The partially reconstructed wreckage of the Trans World Airlines Flight...

The partially reconstructed wreckage of the Trans World Airlines Flight 800 (TWA 800) sits in a hanger at the National Transportation Safety Board Training Center in Ashburn, Virginia on July 2, 2013. Credit: Getty Images

A group of investigators who believe a missile downed TWA Flight 800 off East Moriches 18 years ago have failed to convince the federal government to reconsider its conclusion that the plane's center fuel tank exploded.

The National Transportation Safety Board announced Wednesday that it has denied a petition to reopen the investigation into what caused the crash.

The Paris-bound plane fell from the sky about 8:30 p.m. on July 17, 1996, shortly after takeoff from Kennedy Airport, killing 230 people aboard.

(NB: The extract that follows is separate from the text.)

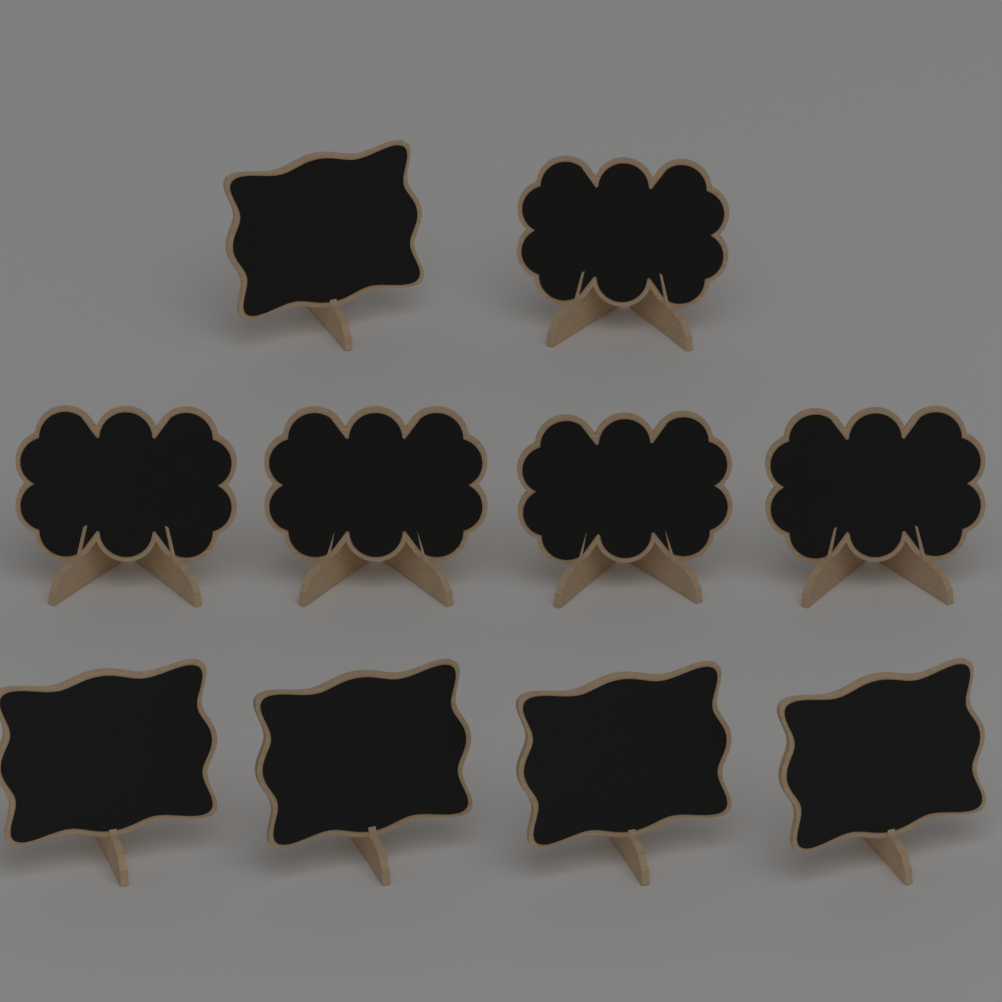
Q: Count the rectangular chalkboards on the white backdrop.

The TWA 800 Project petitioned the safety board in June 2013. The petitioners, who included retired NTSB investigator Hank Hughes, claimed that "detonation or high-velocity explosion" was the cause.

A new analysis of radar data and witness statements about seeing streaks of light in the sky before Flight 800 exploded were the basis of the petition, according to the NTSB.

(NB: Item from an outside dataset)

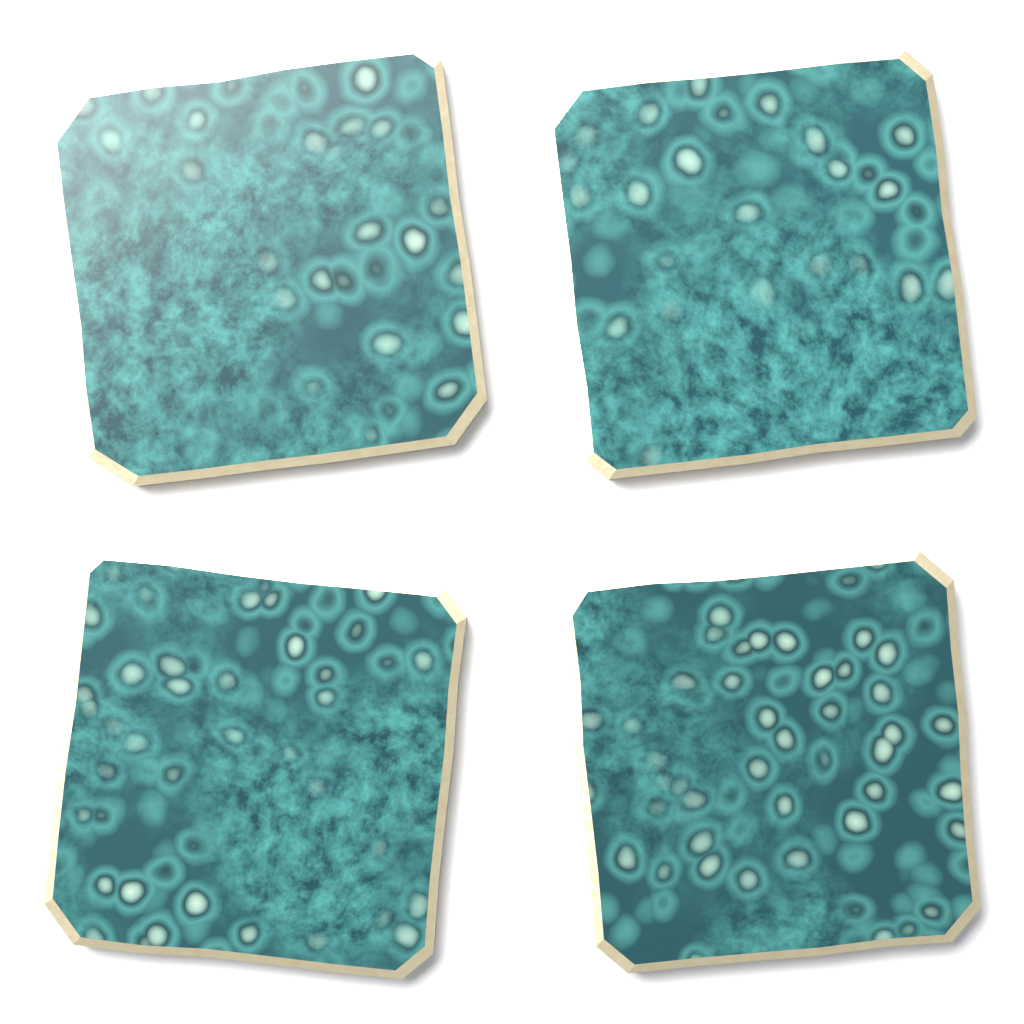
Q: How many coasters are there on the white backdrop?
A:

But a team of NTSB investigators who had not worked on the original crash investigation examined the petition's evidence and found it insufficient to change the agency's conclusion.

The new NTSB investigation team found the petitioner's radar evidence "flawed" and said witness statements supplied by the TWA 800 Project "did not differ substantially" from witness statements reviewed by the crash investigators in 1996.

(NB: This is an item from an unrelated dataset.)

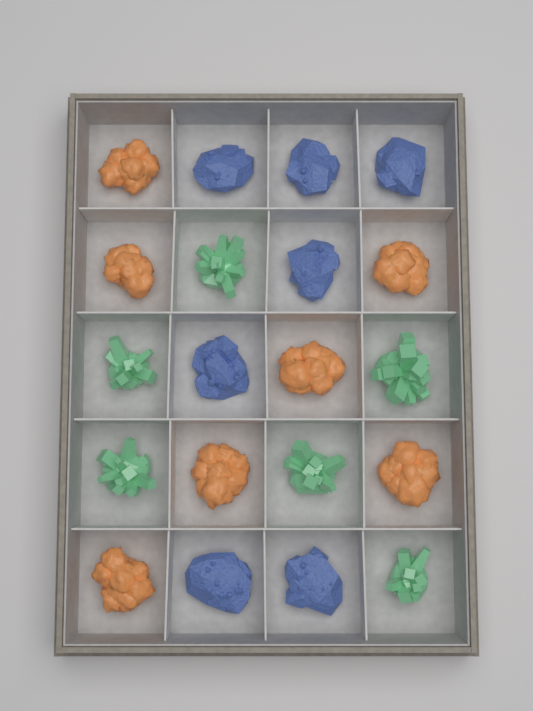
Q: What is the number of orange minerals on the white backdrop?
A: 7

"None of the physical evidence supports the theory that the streak of light observed by some witnesses was a missile," the NTSB report released Wednesday states.

Tom Stalcup, spokesman for the TWA 800 Project, said the NTSB's critique of the group's radar analysis was "laughable" and that the agency hasn't given witness statements a fair review.

The NTSB said its probe found no evidence of fragments from a missile, and debris from the Boeing 747 was "consistent with an in-flight breakup started by a fuel-air explosion."